Government can’t do it alone
On March 16, civil society held a press conference to present its unanimous position on the Riverton fire. To resolve this decades-old problem, it proposed that a committee modelled on the Economic Programme Oversight Committee (EPOC) and on the Electricity Sector Enterprise Team (ESET) be established. Each of these institutions combines civil society representation with that of the State.
So far, Government appears to be ignoring the proposal. Riverton, which grievously assaulted the rights of a million of our people to clean air and damaged the health of thousands, may not even be on the agenda of the next meeting of the Partnership for Jamaica in mid-April.
Ministries that should partner in joined-up government are taking and being taken to court. Utter madness. Meantime, the future looks no better than the past.
Is there any merit, though, to the civil society-private sector proposal? EPOC and ESET are two recent examples of a kind of entity and practice increasingly employed not only in Jamaica but globally. In Jamaica's case, it started with the Electoral Advisory Committee of 1979 (a Seaga idea that Manley accepted), which became the Electoral Commission of Jamaica in December 2006. Everyone acknowledges its enormous contribution and value.
In 2002, the Peace Management Initiative (both parties, along with Church and academia represented) was formed by Peter Phillips. It has dealt successfully with community violence. In 2013, the Energy Monitoring Committee helped save the country from a huge catastrophe - Energy International.
What these entities combining Government (often through the main parties) and civil society have in common is not only their joint nature, the State letting go its traditional role of sole authority, and sharing it with citizens wanting a voice in the decision-making.
These entities also have a common task. They are charged to resolve a long-standing but urgent issue that Government alone, largely because of the insertion of political partisanship with its tendency to sacrifice national good to party power, has not been able to handle.
While not guided by a power-grabbing goal, the two sections of civil society have their weak spots, critics assert. They charge that NGOs pursue the objectives of their international donors, e.g., rights for gays, legalisation of abortion, abolition of capital punishment. And the private sector, despite wanting broad societal good, is known to also seek for themselves the bigger profits that can mean less of the revenue that a government needs to build roads, hospitals and schools.
Some politicians also like to remark - in a superior tone of voice - to civil society folk, "You never ran and won an election race, so who authorises you to speak on behalf of anybody."
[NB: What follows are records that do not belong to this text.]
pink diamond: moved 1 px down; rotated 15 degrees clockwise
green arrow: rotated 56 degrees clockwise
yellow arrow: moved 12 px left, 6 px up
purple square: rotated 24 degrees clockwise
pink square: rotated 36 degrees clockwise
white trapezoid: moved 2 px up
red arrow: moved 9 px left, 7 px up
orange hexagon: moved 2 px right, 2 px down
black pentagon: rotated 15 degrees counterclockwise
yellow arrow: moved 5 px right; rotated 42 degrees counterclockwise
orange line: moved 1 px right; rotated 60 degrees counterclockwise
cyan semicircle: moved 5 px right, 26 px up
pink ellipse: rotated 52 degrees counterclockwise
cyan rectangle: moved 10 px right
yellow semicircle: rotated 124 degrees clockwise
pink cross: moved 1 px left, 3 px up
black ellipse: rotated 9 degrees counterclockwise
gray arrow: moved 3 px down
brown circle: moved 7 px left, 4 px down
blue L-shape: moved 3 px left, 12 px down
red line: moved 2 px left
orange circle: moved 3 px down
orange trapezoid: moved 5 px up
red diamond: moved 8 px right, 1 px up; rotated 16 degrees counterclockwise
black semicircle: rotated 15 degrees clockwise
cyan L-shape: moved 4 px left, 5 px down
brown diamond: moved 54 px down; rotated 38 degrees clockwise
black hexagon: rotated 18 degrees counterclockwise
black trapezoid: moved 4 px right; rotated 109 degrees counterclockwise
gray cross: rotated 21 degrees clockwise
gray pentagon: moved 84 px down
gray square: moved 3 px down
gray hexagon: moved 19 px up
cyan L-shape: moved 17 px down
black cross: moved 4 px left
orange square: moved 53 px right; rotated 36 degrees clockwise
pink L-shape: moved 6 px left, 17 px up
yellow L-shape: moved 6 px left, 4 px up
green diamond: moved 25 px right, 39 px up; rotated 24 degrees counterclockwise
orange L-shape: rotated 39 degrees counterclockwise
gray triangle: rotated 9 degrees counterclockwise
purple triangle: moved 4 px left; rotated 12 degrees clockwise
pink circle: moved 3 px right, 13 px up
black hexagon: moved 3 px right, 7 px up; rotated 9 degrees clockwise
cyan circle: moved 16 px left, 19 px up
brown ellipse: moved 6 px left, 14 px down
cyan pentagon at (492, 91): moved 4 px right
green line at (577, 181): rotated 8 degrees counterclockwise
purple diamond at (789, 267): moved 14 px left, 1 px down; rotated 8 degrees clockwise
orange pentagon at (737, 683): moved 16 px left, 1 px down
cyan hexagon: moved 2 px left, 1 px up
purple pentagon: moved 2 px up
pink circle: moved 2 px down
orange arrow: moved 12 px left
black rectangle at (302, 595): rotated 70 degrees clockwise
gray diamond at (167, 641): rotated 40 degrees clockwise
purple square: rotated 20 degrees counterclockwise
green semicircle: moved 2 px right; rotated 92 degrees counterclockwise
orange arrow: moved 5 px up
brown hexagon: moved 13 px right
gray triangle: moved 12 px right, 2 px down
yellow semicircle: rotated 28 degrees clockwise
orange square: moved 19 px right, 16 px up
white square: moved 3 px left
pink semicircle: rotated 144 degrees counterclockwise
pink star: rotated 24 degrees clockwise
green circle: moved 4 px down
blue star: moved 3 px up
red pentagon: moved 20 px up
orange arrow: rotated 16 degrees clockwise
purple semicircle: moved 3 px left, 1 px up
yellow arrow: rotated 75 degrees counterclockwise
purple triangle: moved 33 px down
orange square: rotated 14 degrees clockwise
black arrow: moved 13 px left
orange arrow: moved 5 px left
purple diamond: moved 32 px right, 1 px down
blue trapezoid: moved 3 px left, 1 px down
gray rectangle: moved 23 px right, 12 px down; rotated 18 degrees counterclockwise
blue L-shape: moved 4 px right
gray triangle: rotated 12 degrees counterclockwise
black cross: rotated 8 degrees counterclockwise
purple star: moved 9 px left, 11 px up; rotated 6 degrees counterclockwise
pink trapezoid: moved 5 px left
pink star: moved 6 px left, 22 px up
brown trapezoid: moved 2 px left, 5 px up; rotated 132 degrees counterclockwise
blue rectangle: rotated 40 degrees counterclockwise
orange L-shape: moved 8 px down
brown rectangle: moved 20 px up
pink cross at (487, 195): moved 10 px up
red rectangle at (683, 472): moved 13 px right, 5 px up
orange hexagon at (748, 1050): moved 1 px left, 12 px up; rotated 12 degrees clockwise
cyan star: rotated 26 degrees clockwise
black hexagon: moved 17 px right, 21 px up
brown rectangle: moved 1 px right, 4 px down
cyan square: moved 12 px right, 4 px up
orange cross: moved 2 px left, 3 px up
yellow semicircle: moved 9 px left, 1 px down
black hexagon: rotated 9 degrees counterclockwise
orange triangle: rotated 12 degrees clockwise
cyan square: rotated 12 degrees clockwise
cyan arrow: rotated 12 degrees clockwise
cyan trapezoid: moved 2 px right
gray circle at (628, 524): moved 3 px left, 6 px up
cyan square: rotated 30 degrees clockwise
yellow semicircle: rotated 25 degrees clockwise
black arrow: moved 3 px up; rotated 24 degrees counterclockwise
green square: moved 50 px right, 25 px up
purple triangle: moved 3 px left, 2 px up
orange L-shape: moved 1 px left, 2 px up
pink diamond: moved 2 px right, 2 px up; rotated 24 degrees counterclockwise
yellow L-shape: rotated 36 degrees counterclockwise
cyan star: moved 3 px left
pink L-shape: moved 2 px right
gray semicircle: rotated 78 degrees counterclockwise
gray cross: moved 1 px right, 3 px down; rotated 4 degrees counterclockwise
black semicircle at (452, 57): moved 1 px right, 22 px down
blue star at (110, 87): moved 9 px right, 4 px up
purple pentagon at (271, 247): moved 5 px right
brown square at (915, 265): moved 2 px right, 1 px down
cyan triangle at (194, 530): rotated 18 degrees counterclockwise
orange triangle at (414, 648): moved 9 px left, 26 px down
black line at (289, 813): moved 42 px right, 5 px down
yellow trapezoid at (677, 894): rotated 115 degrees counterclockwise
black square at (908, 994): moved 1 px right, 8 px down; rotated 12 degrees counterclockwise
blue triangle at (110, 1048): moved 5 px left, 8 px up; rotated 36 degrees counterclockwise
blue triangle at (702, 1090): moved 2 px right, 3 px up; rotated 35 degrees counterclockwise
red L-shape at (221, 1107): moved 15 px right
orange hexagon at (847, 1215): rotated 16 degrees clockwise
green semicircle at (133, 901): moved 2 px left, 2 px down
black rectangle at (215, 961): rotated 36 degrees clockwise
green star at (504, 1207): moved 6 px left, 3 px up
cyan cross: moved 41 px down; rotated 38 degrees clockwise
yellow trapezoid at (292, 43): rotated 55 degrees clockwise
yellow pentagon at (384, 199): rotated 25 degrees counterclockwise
The trouble with that line of argument is simple: people are just no longer satisfied with what the politicians are delivering. In fact, they are not satisfied with having to depend exclusively on political representation. They want something different.
What's more, largely as a result of people being more educated in 2015 than they were in 1944, and as a result of advances in technology, other channels have opened up and other voices are on the scene.
Politics has moved the purely representational to becoming participatory.This is a global reality, which only space prevents me from expanding on here.
The progressive views espoused by NGOs cannot be dashed aside as 'foreign'. Globalisation has moved us beyond that narrow viewpoint. The same foreign funders of NGOs are the funders of government.
I haven't discussed in the list of state-civil society combinations the one that is potentially the most important of all - the Partnership for Jamaica. The omission was on purpose. It was because this combination has been a disappointment. It has failed because both the present administration and the previous one did not want it to succeed. Success would threaten their bipartisan hold on Jamaica, and their actions since the establishment signing suggest that they find that unbearable.
The case of Riverton is revealing and tragic. Instead of the clear plan of management and action that is needed, the country has been given a display of rabid political partisanship, the worst possible. Clearly, if ever there was a need for a combined civil society and government implementation team, this is it.